WORK ITEM –
A word-for-word repetition of all the entries is needed.

(Extracted page text data)

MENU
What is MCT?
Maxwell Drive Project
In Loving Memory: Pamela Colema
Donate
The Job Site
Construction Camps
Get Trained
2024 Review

RESPONSE BOX –
MENU
What is MCT?
Maxwell Drive Project
In Loving Memory: Pamela Colema
Donate
The Job Site
Construction Camps
Get Trained
2024 Review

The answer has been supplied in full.